# Plessey Windmill, Northumberland 10/08



## stesh (Oct 27, 2008)

http://www.flashearth.com/?lat=55.103622&lon=-1.628428&z=20&r=0&src=msl

Here some background:-

_Also known as the Old Windmill. An unusual cylindrical windmill tower built from squared stone, with north and south doorways on the ground floor. The shell remains intact, but the interior and the roof are gone._



> 'Only a parallel sided tower remains, with walls of well-dressed sandstone; parallel sided towers are usually considered to be fairly early, but according to 'Curiosities of Northumberland' by Armstrong, Graham & Rowland (1970), it has ‘M. W. [Matthew White] 1749' above a doorway. Sockets in the outer wall of the tower suggest a possible reefing stage, but if so the tower must once have been considerably higher.'


----------



## Foxylady (Oct 27, 2008)

Oh, that's nice!

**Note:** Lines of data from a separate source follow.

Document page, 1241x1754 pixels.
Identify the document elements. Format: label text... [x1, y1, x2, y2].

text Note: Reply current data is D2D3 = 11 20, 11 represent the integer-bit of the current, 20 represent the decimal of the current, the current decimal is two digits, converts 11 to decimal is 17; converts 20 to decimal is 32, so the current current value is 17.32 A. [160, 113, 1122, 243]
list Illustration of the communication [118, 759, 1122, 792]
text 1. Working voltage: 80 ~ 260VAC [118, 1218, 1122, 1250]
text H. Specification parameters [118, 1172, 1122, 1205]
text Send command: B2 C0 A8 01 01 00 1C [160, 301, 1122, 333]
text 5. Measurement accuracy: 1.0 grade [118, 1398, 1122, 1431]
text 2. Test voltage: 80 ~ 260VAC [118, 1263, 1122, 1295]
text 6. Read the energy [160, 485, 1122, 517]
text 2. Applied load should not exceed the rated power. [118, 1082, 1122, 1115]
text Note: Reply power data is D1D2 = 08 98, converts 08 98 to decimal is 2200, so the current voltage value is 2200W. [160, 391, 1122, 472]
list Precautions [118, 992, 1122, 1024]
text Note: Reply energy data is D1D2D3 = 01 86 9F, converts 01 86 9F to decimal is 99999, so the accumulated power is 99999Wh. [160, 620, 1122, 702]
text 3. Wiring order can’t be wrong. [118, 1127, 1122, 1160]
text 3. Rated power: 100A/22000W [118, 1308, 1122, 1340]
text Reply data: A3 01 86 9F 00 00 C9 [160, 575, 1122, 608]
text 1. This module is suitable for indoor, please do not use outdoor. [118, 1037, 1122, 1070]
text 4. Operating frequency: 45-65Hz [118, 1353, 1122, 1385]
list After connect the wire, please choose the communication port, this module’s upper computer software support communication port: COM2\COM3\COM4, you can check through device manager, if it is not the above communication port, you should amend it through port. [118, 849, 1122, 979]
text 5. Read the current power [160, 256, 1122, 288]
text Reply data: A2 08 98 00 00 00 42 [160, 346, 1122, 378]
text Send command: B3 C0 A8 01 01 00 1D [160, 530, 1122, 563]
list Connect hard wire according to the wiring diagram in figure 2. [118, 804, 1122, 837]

It looks quite imposing standing on it's own like that. Simple but quirky.


----------



## Sabtr (Oct 27, 2008)

Nice one. 

I was wondering when this would appear! I know Lithium has visited a while ago. The building looks odd to me - more like a chimney. Must be me.


----------



## Seahorse (Oct 27, 2008)

When I saw Plessey in the title, I must admit I assumed it would be somewhat more modern.


----------



## Vintage (Mar 31, 2009)

Where abouts in Northumberland is this?

I used to live on a plessey road in Blyth, but at a guess i'd say near Plessey woods?


----------



## Wile-E (Mar 31, 2009)

Vintage said:


> Where abouts in Northumberland is this?
> 
> I used to live on a plessey road in Blyth, but at a guess i'd say near Plessey woods?



Not far from there mate, it's round past Merck, Sharpe & Dohm (spelling?) plant at the back end of the industrial estate at Cramlington.


----------



## boxfrenzy (Mar 31, 2009)

That's great. I love old windmills. Interesting shape too.


----------



## Vintage (Mar 31, 2009)

Wile-E said:


> Not far from there mate, it's round past Merck, Sharpe & Dohm (spelling?) plant at the back end of the industrial estate at Cramlington.



Oh, I work in Cramlington and i've never seen it! i may take a look!


----------



## Black Shuck (Mar 31, 2009)

We have got loads of Windmills down here!. But alot of ours are Old Tower mills or the older Post Mills


----------